— Так ты что, Елизавета, была у Хусина дома?
— Один раз… Не одна, а с девочками. Хусин показывал нам саблю. Знаете, мамо, какая это сабля? Старинная и вся в серебре… Еще дедушкина…
Мать не ответила: не знала, что сказать, — и разговор оборвался. Молча, бесцельно смотрела она в окно. Слезы туманили глаза. Вот, оказывается, какая новость! Елизавета уже была у Хусина дома. Она, видишь ли, и язык его понимает, и язык, выходит, нетрудный… И как восторженно говорила о сабле, о Хусине, о его дедушке!.. Мать услышала ровное посапывание. Елизавета натянула на голову одеяло. Не то спала, не то, желая избавиться от нравоучений матери, прикинулась спящей.
Усталая, с гнетущей тяжестью в голове, Евдокия Ильинична легла в свою кровать. Хотела сразу же уснуть, чтобы пораньше, как она это делала всегда, встать к телятам, и не смогла. Пропал, сгинул куда-то сон. Видно, такова участь матери — не спать из-за детей. И тогда, когда качала их в люльке, не спала, и теперь, когда они выросли, приходится не смыкать глаз и все думать, думать. Ее удивляло и пугало то, что Елизавета так смело говорила о Хусине. Обычно девушки (на Кубани так повелось издавна), когда кто-то касается их сердечных тайн, пусть это мать или отец, стеснялись, краснели и теряли дар речи. Елизавета, может, и краснела, в темноте не видно, но не застеснялась и дара речи не потеряла. Мать заметила, что дочка даже обиделась и, может, поэтому с таким жаром защищала Хусина, точно парню угрожала опасность.
Любит девушка, любит, оттого и защищает. Да что тут удивительного? Ничего. Кто в ее годы не любил? Мать тяжело вздохнула и вспомнила Семена Маслюкова и свою молодость. Евдокии Ильиничне тоже тогда было семнадцать… Правда, в школу не ходила. Но тогда время было иное: школы не было, а любовь все одно была…
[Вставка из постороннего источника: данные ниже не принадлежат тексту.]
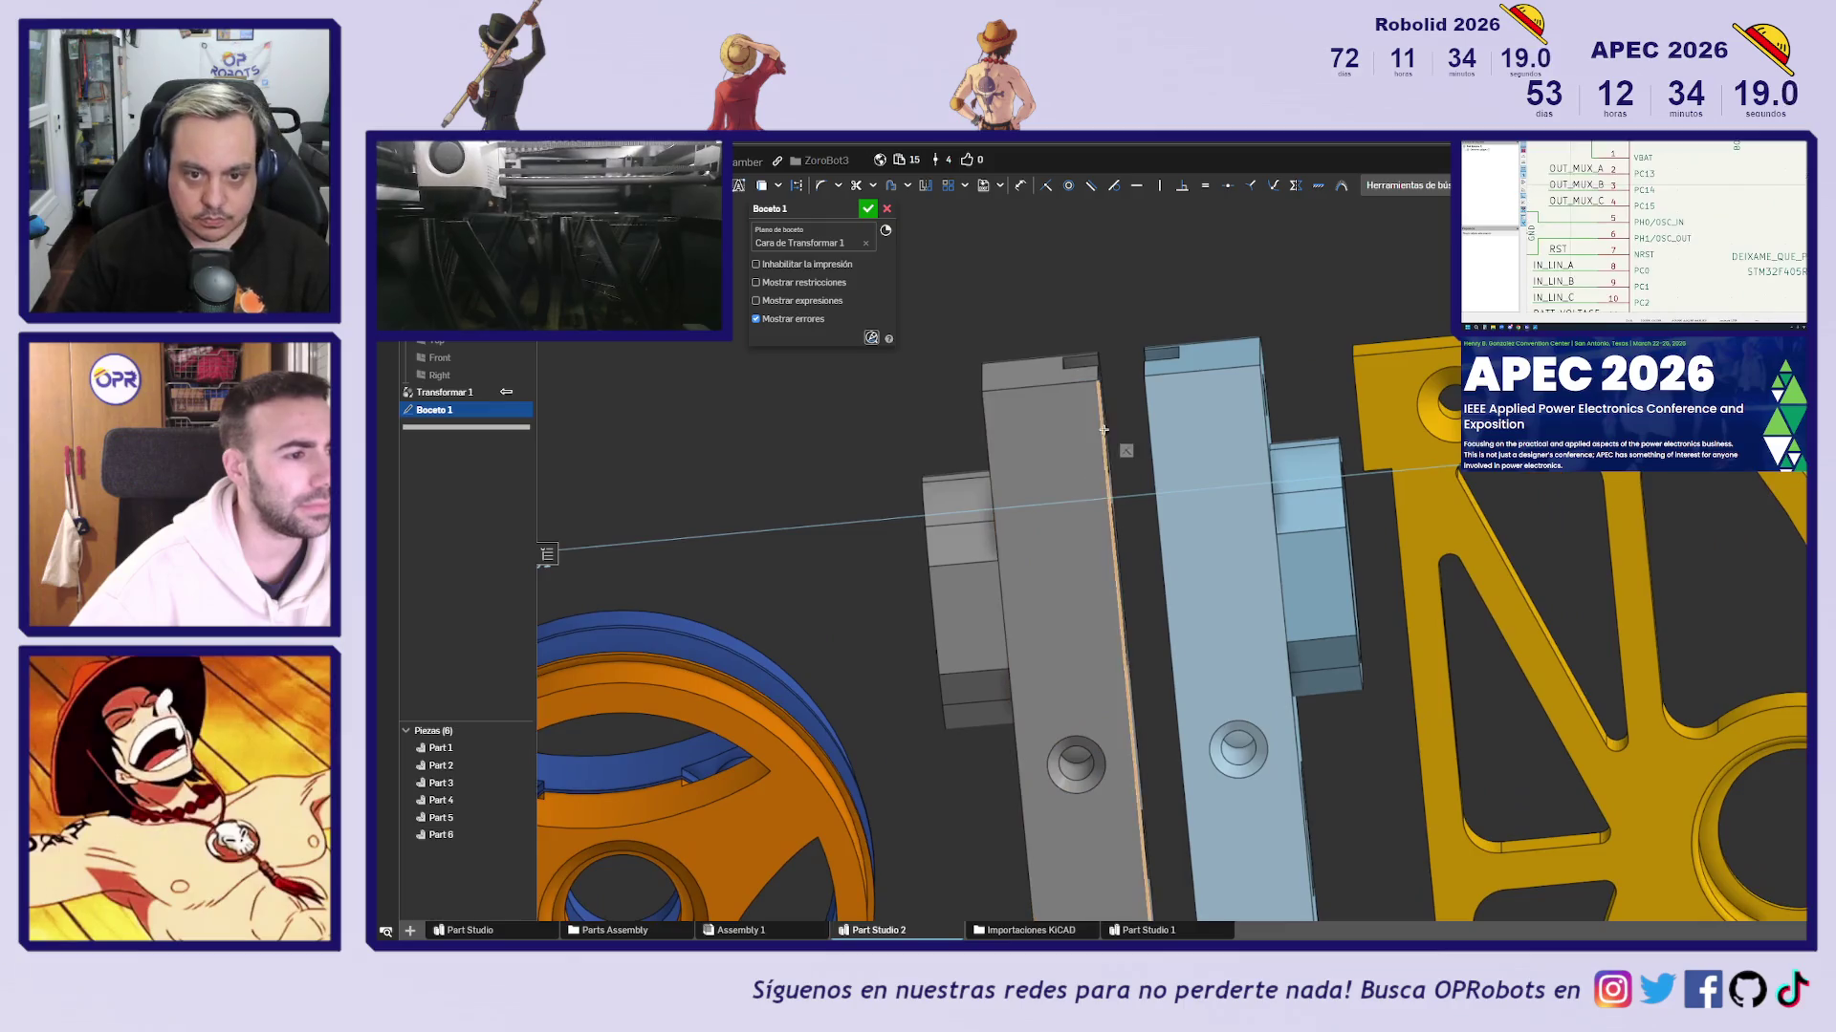
pyautogui.moveTo(1061, 418)
pyautogui.mouseDown(button='right')
pyautogui.moveTo(1109, 382)
pyautogui.moveTo(1082, 408)
pyautogui.mouseUp(button='right')
pyautogui.press('n')
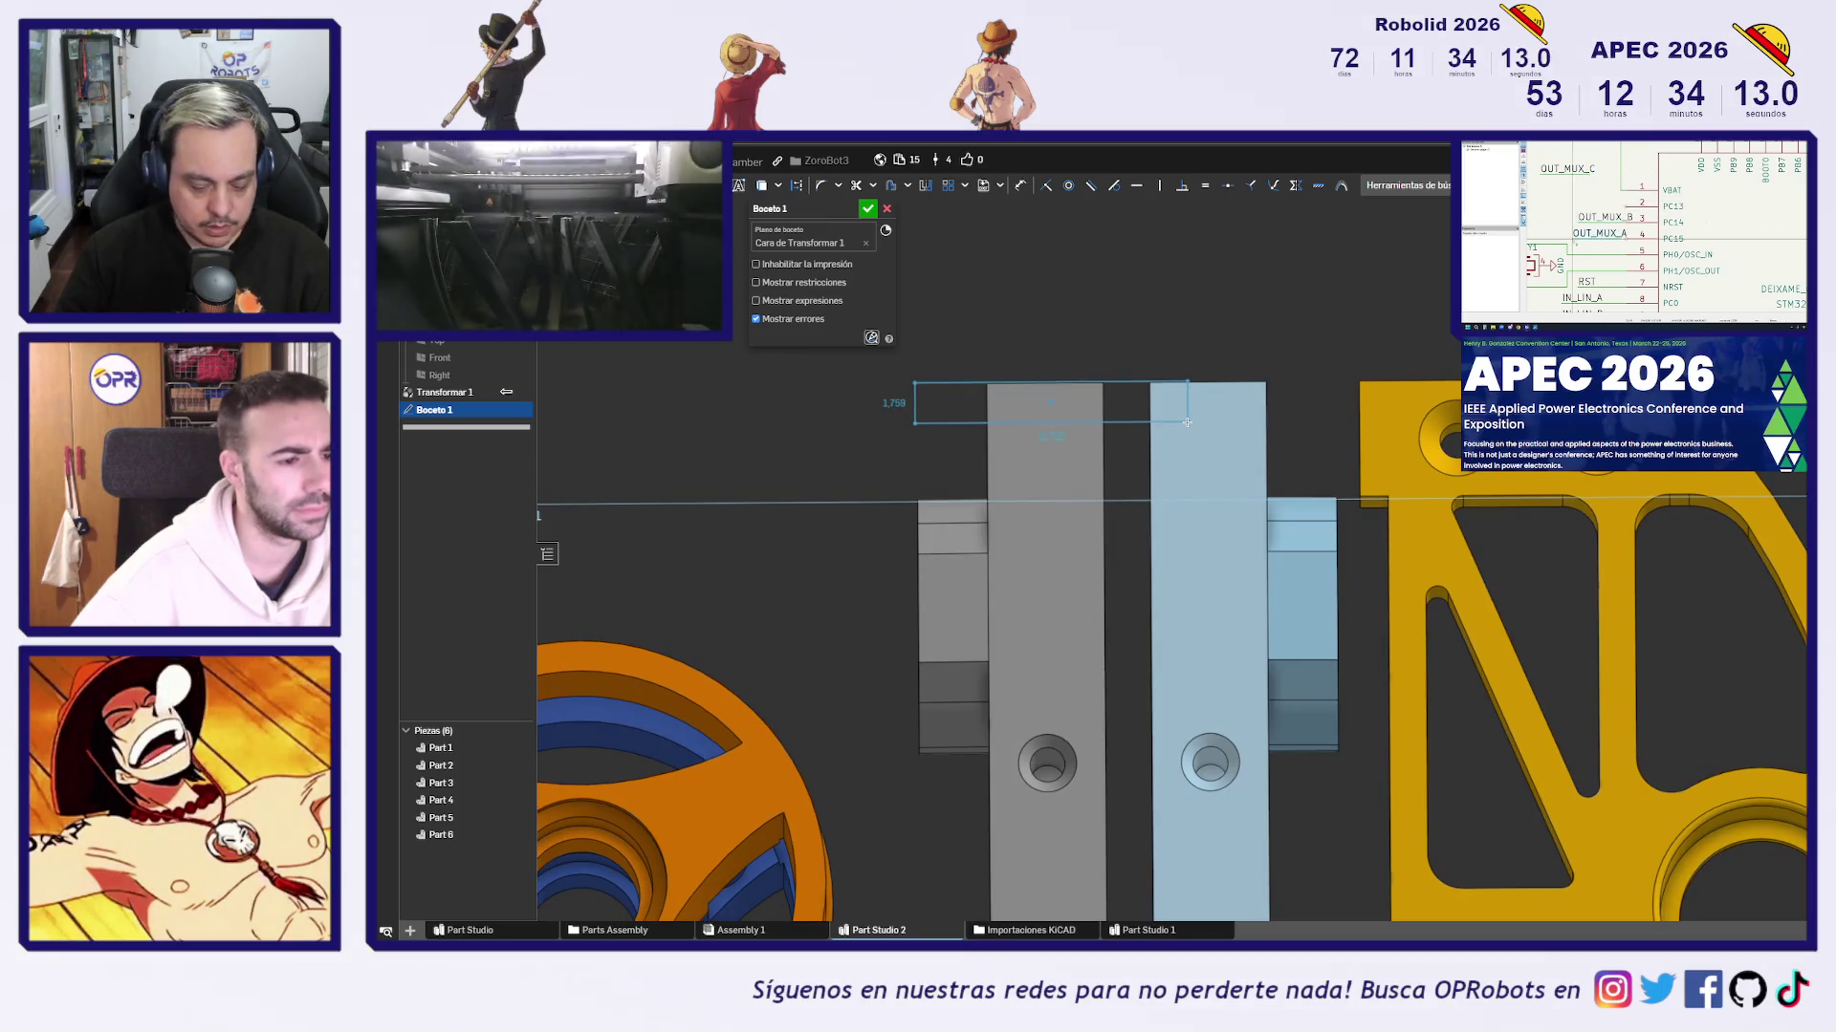
# Draw the first 2 mm-high bar rectangle from the grey plate out to the frame
pyautogui.press('r')
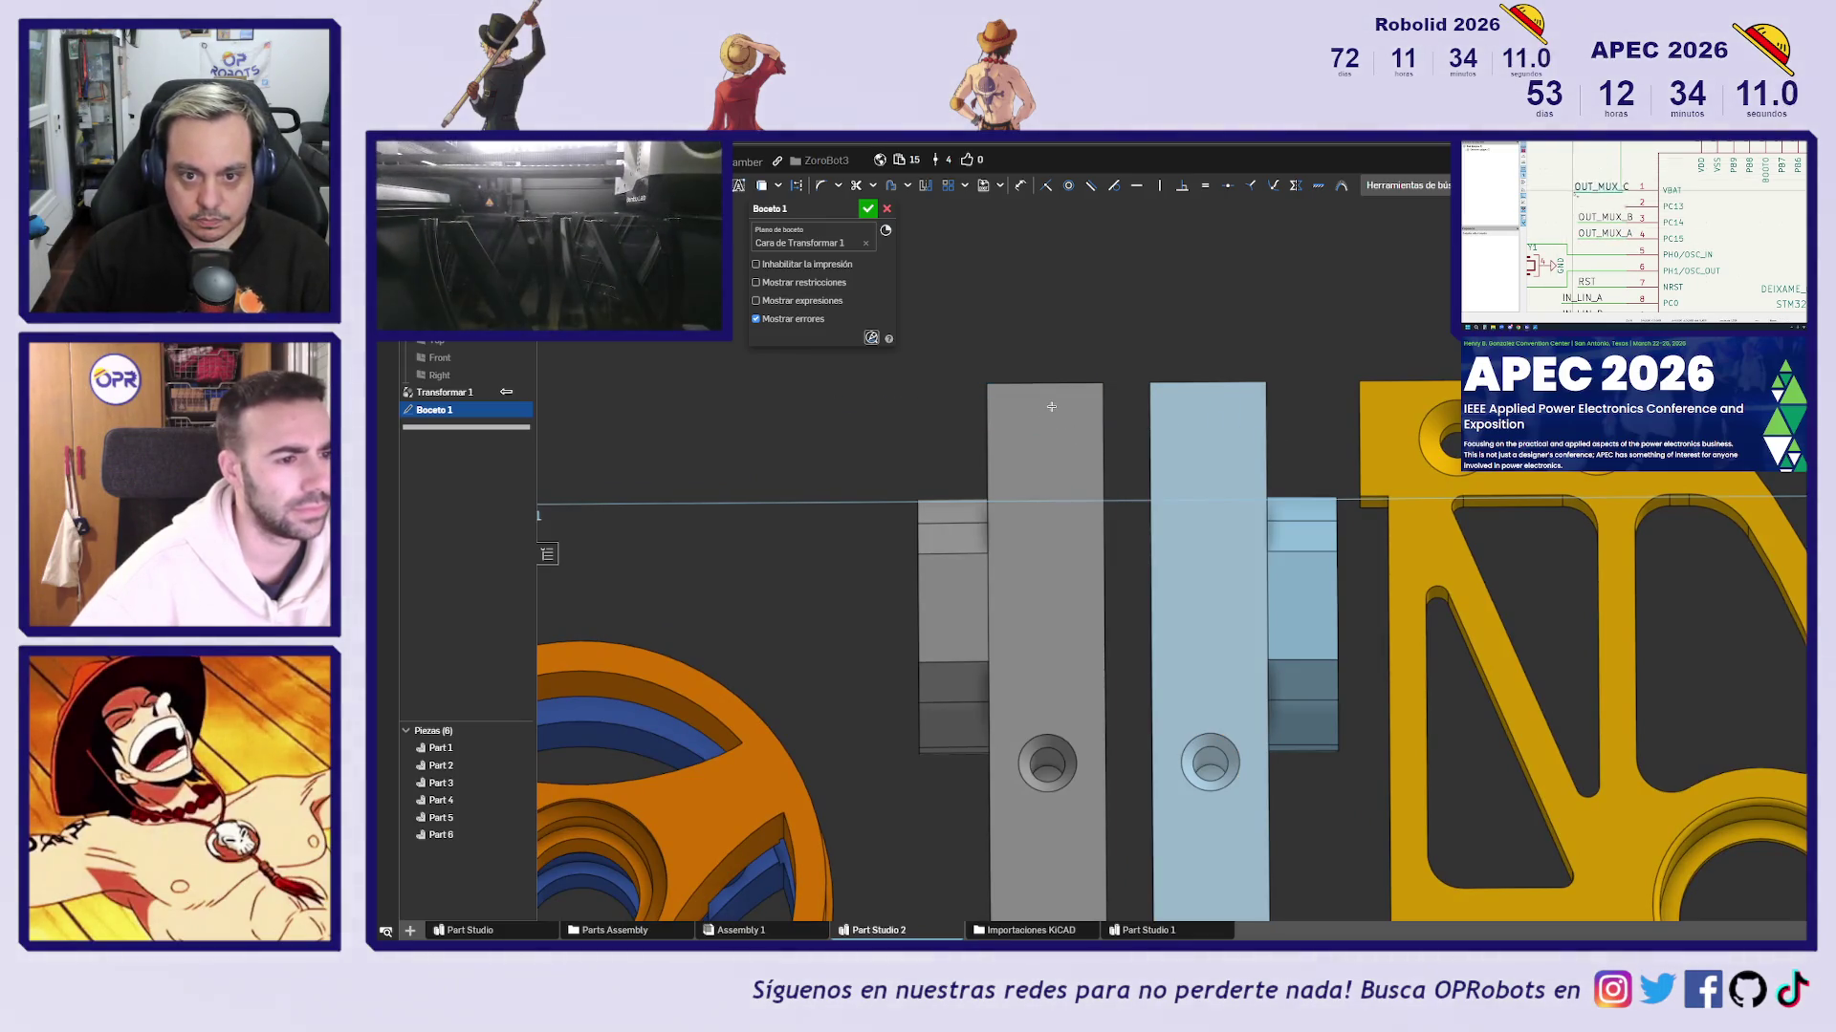
pyautogui.click(1051, 406)
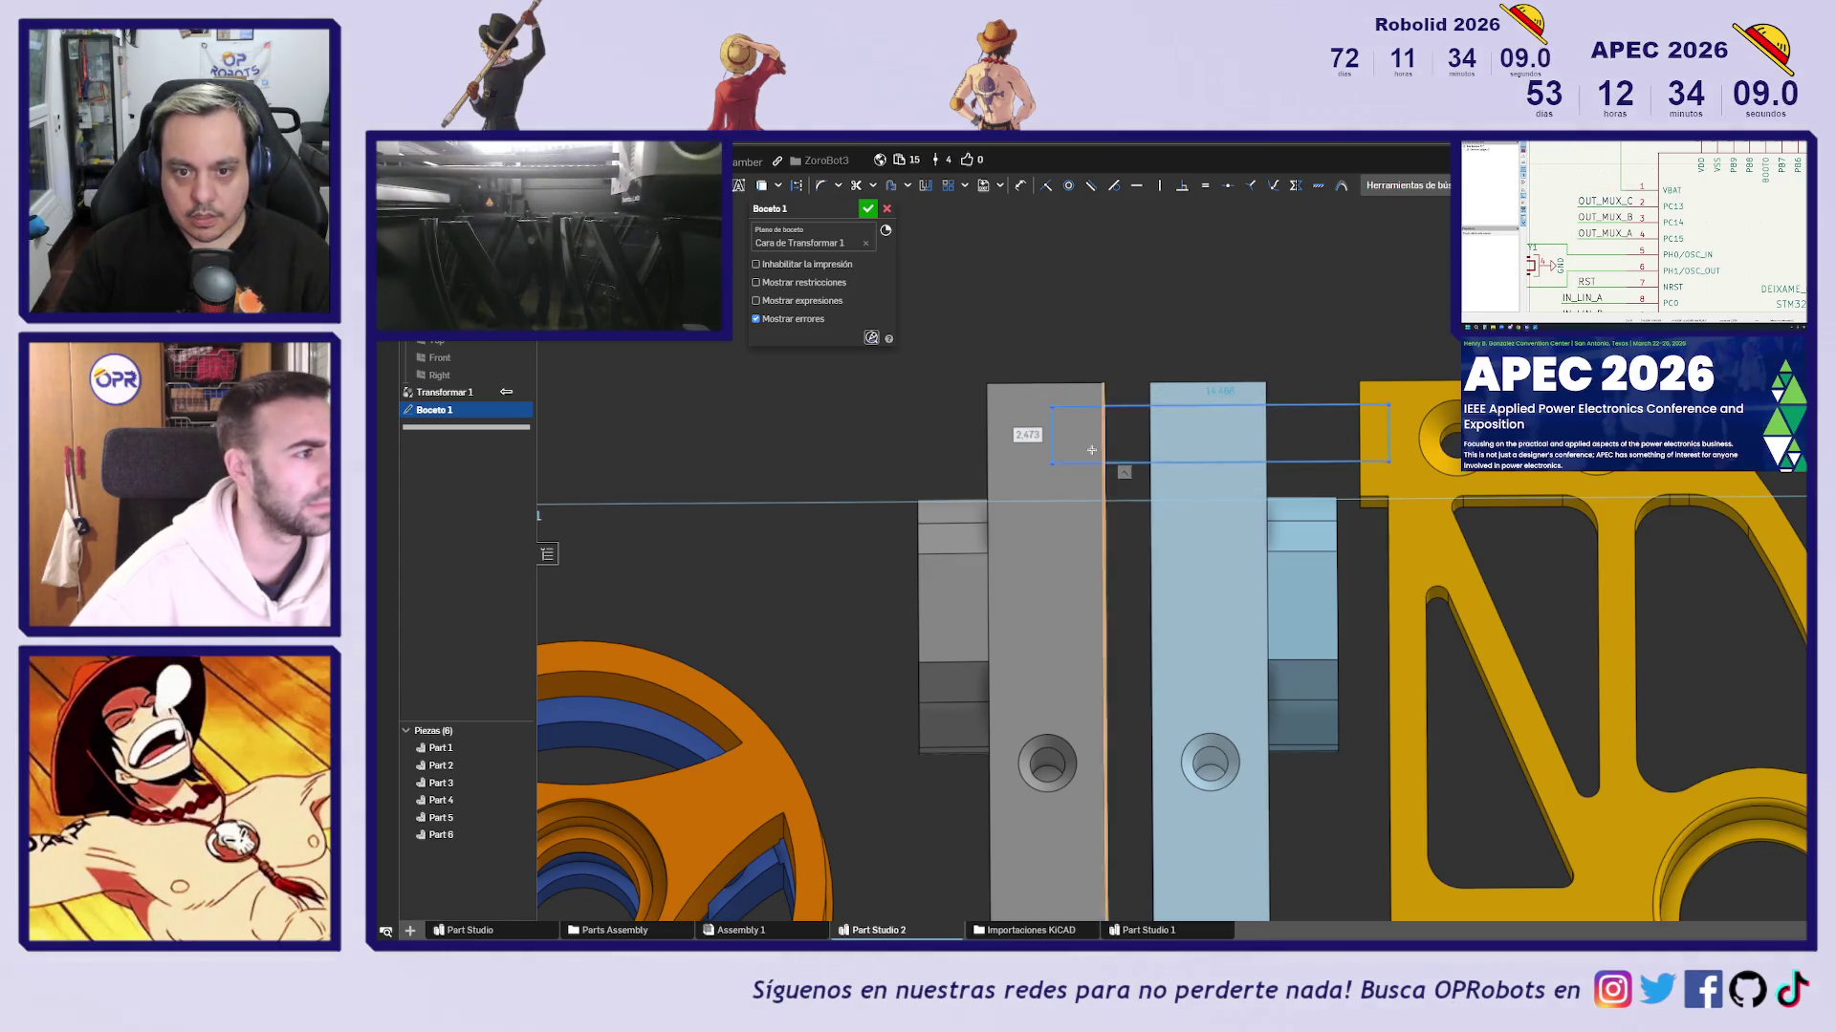
pyautogui.click(1388, 462)
pyautogui.scroll(3, 1255, 423)
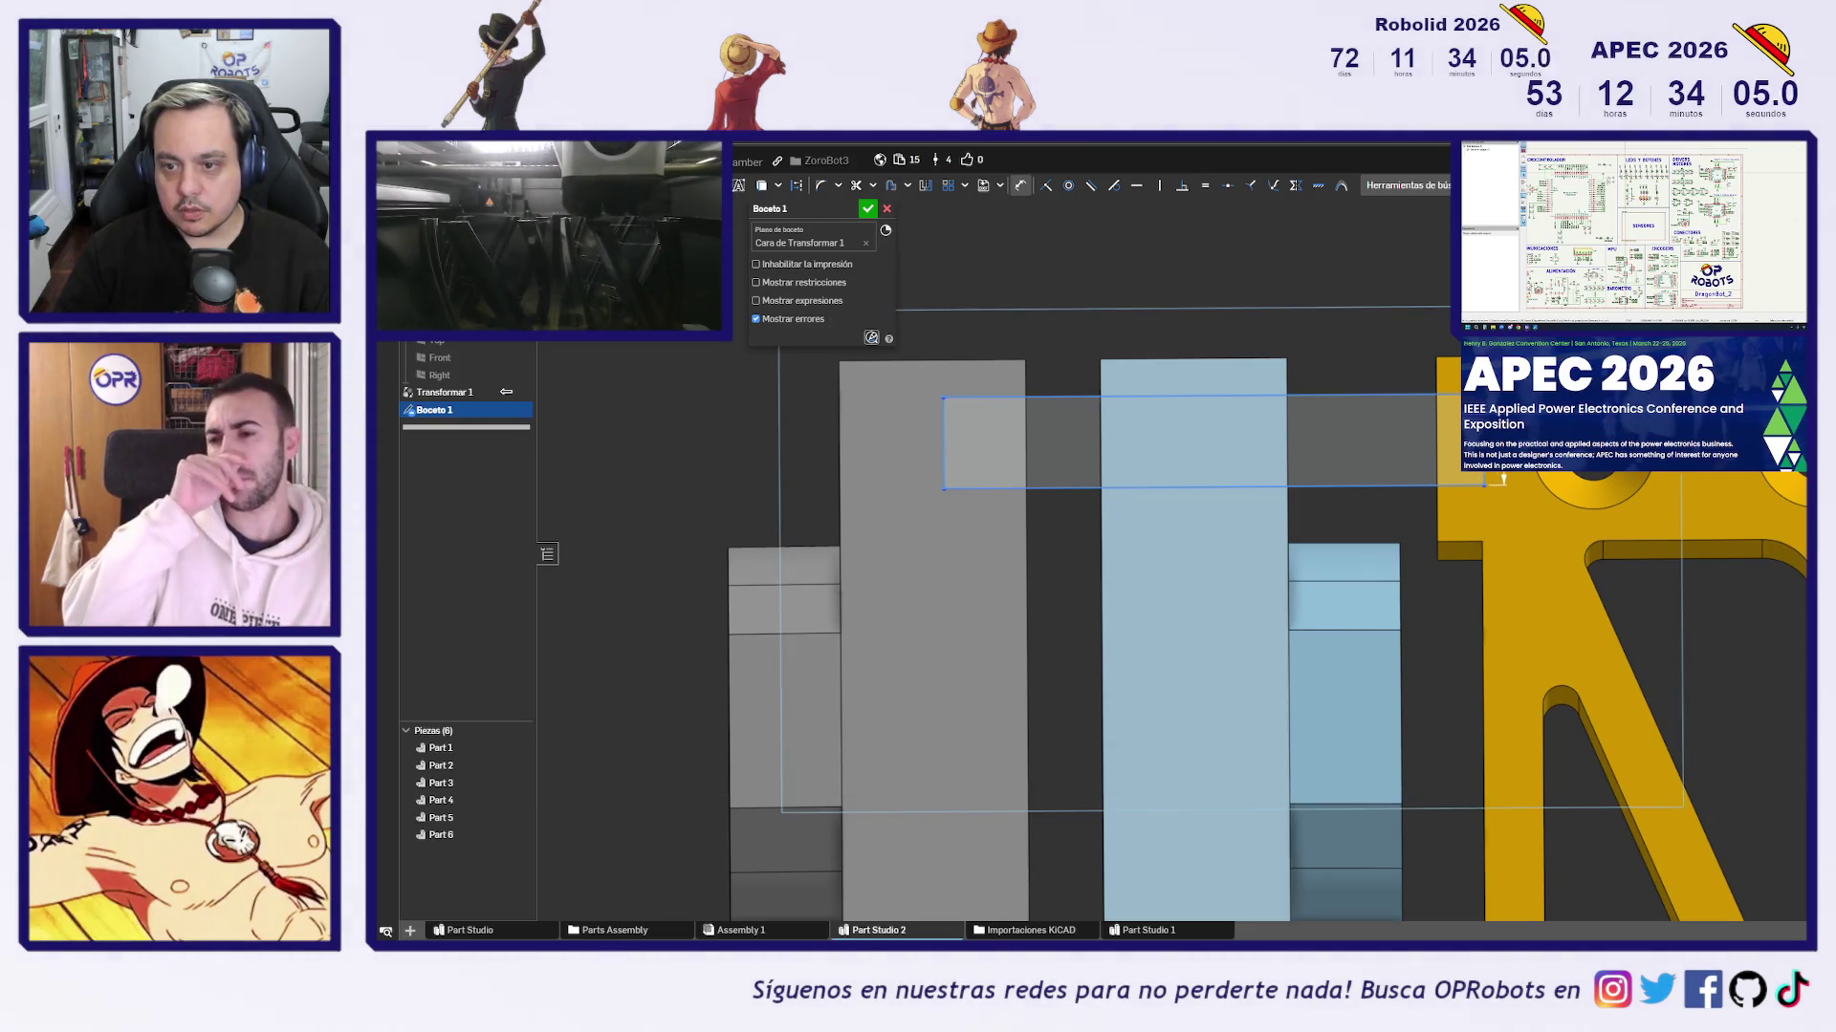
pyautogui.press('Return')
pyautogui.moveTo(1432, 478); pyautogui.dragTo(1480, 480)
Почему же так долго не возвращается Илья? И о нем думала. Не спешат Илья и Стеша. Им, молодым, весело, и домой они не торопятся, и ни о чем они не горюют. И не знают, что мать ходила к Стешиному отцу и получила, как говорят в станице, «гарбуз в руки». Беда с детьми: одни только хлопоты. Родить и вынянчить было легче, а может, и не легче, только то все уже позабылось. А как же трудно спаровать их и к жизни приладить! Может, не материнское то дело — паровать и прилаживать к жизни? Сами не маленькие — и спаруются, и место в жизни отыщут. Так-то оно так, а только материнское сердце от природы жалостливое и щедрое на ласку…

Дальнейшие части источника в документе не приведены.